【論説】持続可能な都市づくりを進める鯖江市は、近年世界で注目を集めている「シェアリングエコノミー(共有型経済)」について、市内での普及を加速させようと具体策の検討を進めている。まちなかで活用可能な資産の共有を図ることで生まれる新しい経済市場を国内に広げる先導的な役割を果たしたいとの意向で、展開を注視したい。

 住宅やオフィスといった空間、自動車などは購入した個人や企業が占有するというのが一般的。ただ、用途がなくなったり構造的に使わない時間が多くなったりしたものについては、社会の多くの人が共有できるものとして開放したり、分配に回したりした方が社会全体に有益ではないか。

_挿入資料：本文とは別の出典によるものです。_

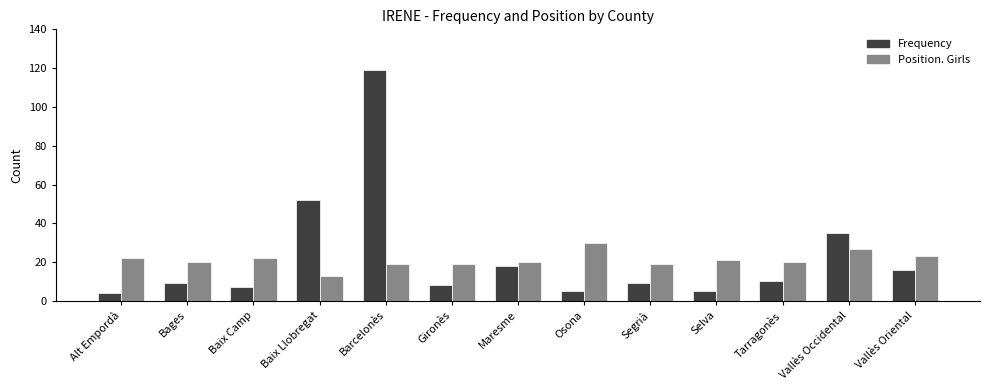

At which label is Frequency closest to 61?

Baix Llobregat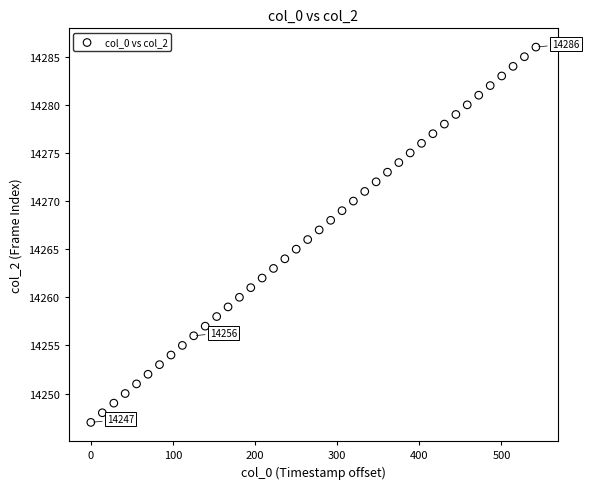

What is the range of Y values (max minus min)?

39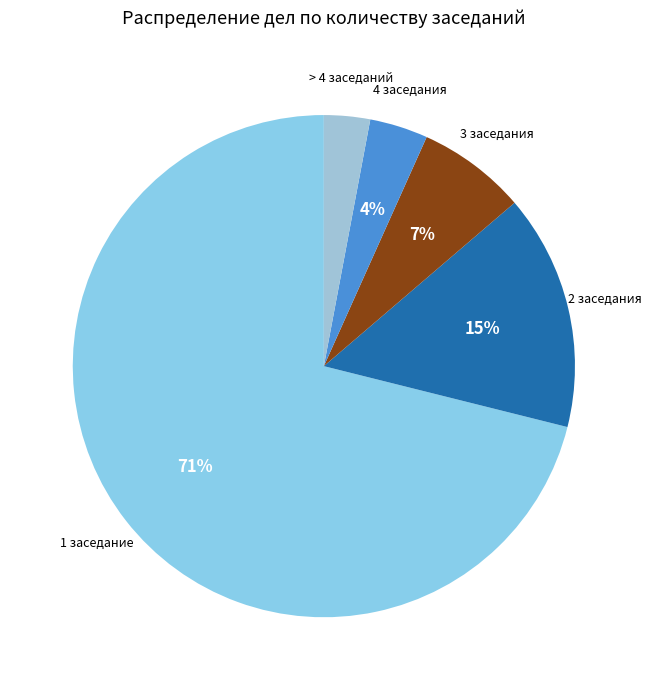

How many segments does this pie chart have?

5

 そうした視点に立った仕組みづくりがこの10年余り、欧米を中心にさまざまな角度から構築されている。特に活発なのがネット空間だ。進化する情報通信技術を背景に、世界中の人をつなぎながら共有を仲介するサイトが次々と開発。旅行者などに住宅や車を仲介する事業はビジネスとして活発化している。2015年版情報通信白書によると、13年に1兆円台だった世界のシェアリング関連市場は25年に36兆円規模まで成長する見通し。この波を鯖江でも具現化したいという。

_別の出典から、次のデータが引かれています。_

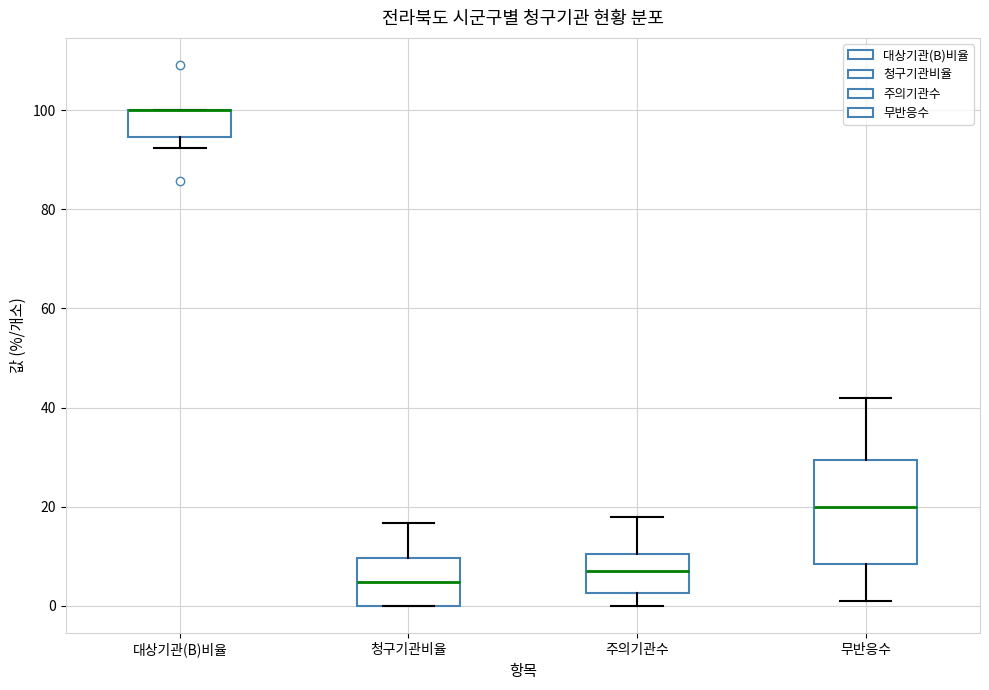

Where is the lower edge of the box for 청구기관비율 on the y-axis? The values are not printed on the chart, so give them approximately, as read against the axis.

0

 背景として市の担当者は、不特定多数の人との共助を楽しもうとするライフスタイルの変化があるとみている。国内でもサイト開設などの動きが広がりつつある中、市は先行して幾つかの取り組みを進めてきた。オークションサイトを立ち上げて市民の不用品を取引したり、クラウドファンディングによって寄付の流れを産業振興などにつなげたりする仲介事業の展開。

 物やお金の分配を促して新しい価値を生み出すこれらの取り組みが評価され、同市は昨年11月、東京の一般社団法人からシェアリングエコノミーを先導的に進める15自治体に選ばれた。これを機に普及を本格化させようと議会を交えて議論を展開している。

 現在、方向の一つとして焦点を当てているのが観光。市と協定を結んでいる東京のネット関連企業や大学が、空き家を活用した民泊や、工房の空き時間を生かしたものづくり体験などを進められないか検討を進めている。法規制など課題を洗い出しつつ連携や後押しを模索したいという。

 まちなかには物や空間以外にも人材、サービスに至るまで遊休資産がいろいろあるはず。それらにアイデアと共有の行動が投入されることでビジネス価値のある資源へと再生される。そうした取り組みが市民に広がった時こそ、環境と経済が両立した新しい都市機能が芽生えるはずだ。期待とともに進展を見守りたい。